I've seen loads of arguing about whether or not he should kill people, but I've seen virtually no-one say whether or not he should use guns

Who can stop prep time batman?

This page made me hate Spider-Man for a while, it just gets to the point where you're washing your hands of actually dealing with the problem.

Literally every time he's used guns in comics - non canon or canon - the point is to show this is Batman doing something normally out of character for him, that he's at some extreme and willing to cross a line.

He also mellowed out because the writers thought it wouldn't make sense for the character to use guns.
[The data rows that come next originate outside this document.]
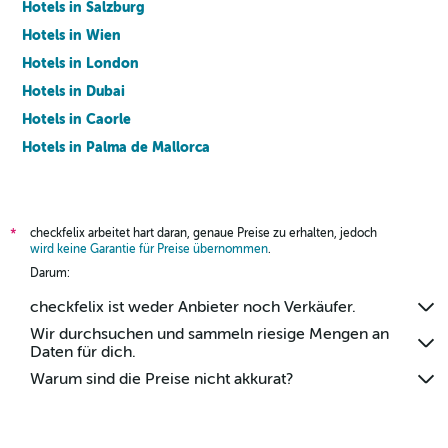
Hotels in Salzburg
Hotels in Wien
Hotels in London
Hotels in Dubai
Hotels in Caorle
Hotels in Palma de Mallorca
Hotels in Barcelona
checkfelix arbeitet hart daran, genaue Preise zu erhalten, jedoch
*
wird keine Garantie für Preise übernommen
.
Darum:
checkfelix ist weder Anbieter noch Verkäufer.
Wir durchsuchen und sammeln riesige Mengen an
Daten für dich.
Warum sind die Preise nicht akkurat?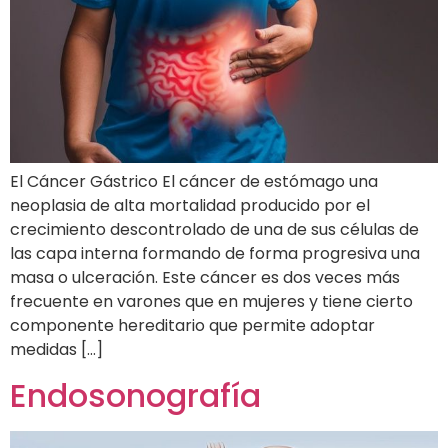
El Cáncer Gástrico El cáncer de estómago una
neoplasia de alta mortalidad producido por el
crecimiento descontrolado de una de sus células de
las capa interna formando de forma progresiva una
masa o ulceración. Este cáncer es dos veces más
frecuente en varones que en mujeres y tiene cierto
componente hereditario que permite adoptar
medidas […]
Endosonografía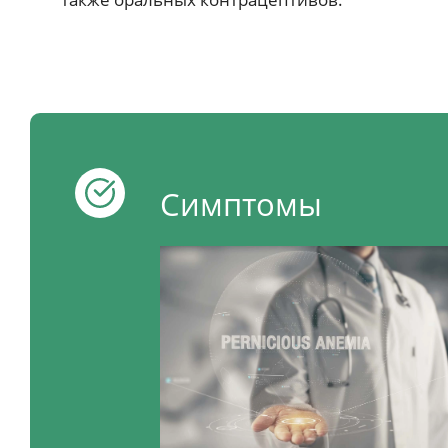
Симптомы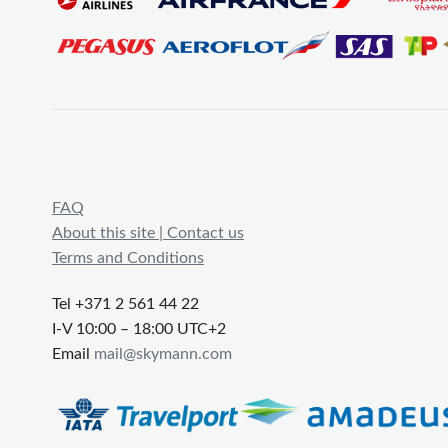
FAQ
About this site | Contact us
Terms and Conditions
Tel +371 2 561 44 22
I-V 10:00 – 18:00 UTC+2
Email
mail@skymann.com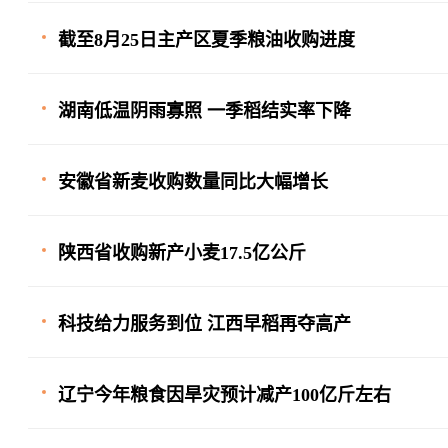
截至8月25日主产区夏季粮油收购进度
湖南低温阴雨寡照 一季稻结实率下降
安徽省新麦收购数量同比大幅增长
陕西省收购新产小麦17.5亿公斤
科技给力服务到位 江西早稻再夺高产
辽宁今年粮食因旱灾预计减产100亿斤左右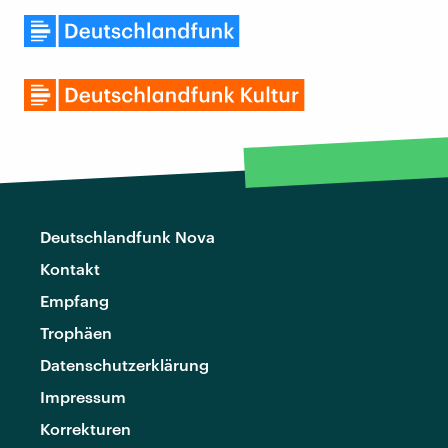
Deutschlandfunk Nova
Kontakt
Empfang
Trophäen
Datenschutzerklärung
Impressum
Korrekturen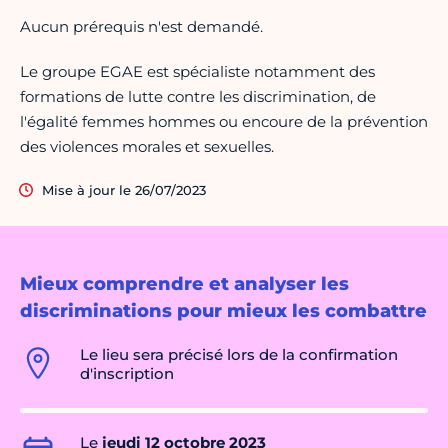
Aucun prérequis n'est demandé.
Le groupe EGAE est spécialiste notamment des
formations de lutte contre les discrimination, de
l'égalité femmes hommes ou encoure de la prévention
des violences morales et sexuelles.
Mise à jour le 26/07/2023
Mieux comprendre et analyser les
discriminations pour mieux les combattre
Le lieu sera précisé lors de la confirmation
d'inscription
Le
jeudi 12 octobre 2023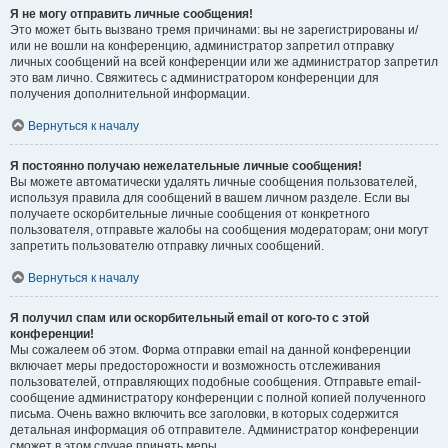
Я не могу отправить личные сообщения!
Это может быть вызвано тремя причинами: вы не зарегистрированы и/
или не вошли на конференцию, администратор запретил отправку
личных сообщений на всей конференции или же администратор запретил
это вам лично. Свяжитесь с администратором конференции для
получения дополнительной информации.
Вернуться к началу
Я постоянно получаю нежелательные личные сообщения!
Вы можете автоматически удалять личные сообщения пользователей,
используя правила для сообщений в вашем личном разделе. Если вы
получаете оскорбительные личные сообщения от конкретного
пользователя, отправьте жалобы на сообщения модераторам; они могут
запретить пользователю отправку личных сообщений.
Вернуться к началу
Я получил спам или оскорбительный email от кого-то с этой
конференции!
Мы сожалеем об этом. Форма отправки email на данной конференции
включает меры предосторожности и возможность отслеживания
пользователей, отправляющих подобные сообщения. Отправьте email-
сообщение администратору конференции с полной копией полученного
письма. Очень важно включить все заголовки, в которых содержится
детальная информация об отправителе. Администратор конференции
сможет в этом случае принять меры.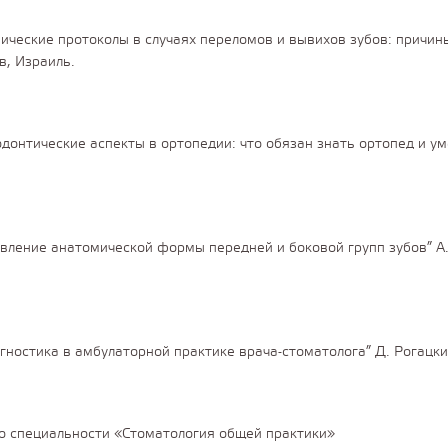
ические протоколы в случаях переломов и вывихов зубов: причи
в, Израиль.
онтические аспекты в ортопедии: что обязан знать ортопед и ум
ление анатомической формы передней и боковой групп зубов” А.В.
ностика в амбулаторной практике врача-стоматолога” Д. Рогацкин
 специальности «Стоматология общей практики»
It's in one of the history of Batman books, long after they'd need to hide the fact.

You're the first person to bring it up because you're crying about something that happened in the year 1940.

Crossing his line IS what's fits character, my actual point.

If Batman was reasonable and totally effective he would be Green Hornet.

No, he can't. Spider-Man is lifter, not puncher.

I can buy Batman not killing the Joker out of sheer willpower, but the fact that Joker hasn't died yet or some random ass cop hasn't shot him is completely loony toons batshit that doesn't fit at all in the modern DC. He's a looney tunes character taken out of the past and plopped into present day to become painted as a monster.

Guns for cunts.

He went no guns, but not no-kill.

Captain America killed only in 40s too (with exceptions), but nobody bitching about it when he kills in movies.

Is that fucking Wolverine over there
Wolverine should be gungho about killing for a good cause. What the fuck

Quality post.

The "why doesn't Batman just kill the Joker?" thing has always bugged me though. Sure, his escape is always written into canon, but the only reason he does is specifically have Batman fight him again and sell comics. The issue inherently has this weird meta quality to it that contributes to this illogical comic book world.

Because let's face it, if this were real and there weren't omnipotent writers breaking Joker out of Arkham every day, it wouldn't be hard for Batman to find a nonlethal solution to this. I mean, maybe the Joker would get one breakout on his own, but after that? No. The extra security would be too tight or Batman could help design a better containment facility or a JLA member could help design one or they could use pre-existing otherworldly prisons or some shit.

There reaches a point where you gotta go, "it's just a comic."

No, they got rid of the guns because Robin showed up and having him be a serial killer while raising him would've looked bad.

You mean he used guns in the early comics that arent even canon anymore? No killing and no using guns became a central part of his character. It's called character development.

Captain America didn't throw his shield at first amd Superman couldnt fly but we dont see people clamoring for those traits to return.
>85111044
Marvel characters are just plain less known that DC characters so Marvel is able to take more liberties with the source material. Everyone and their mother knows Batman has a strong moral code that would be out-character for him if he violated it.

Also Cap and Batman are just in different positions in life. Cap is a super soldier who fights in large scale war-like battles. Batman is a street vigilante.

Gee, it's almost as if those are two separate continuities altogether.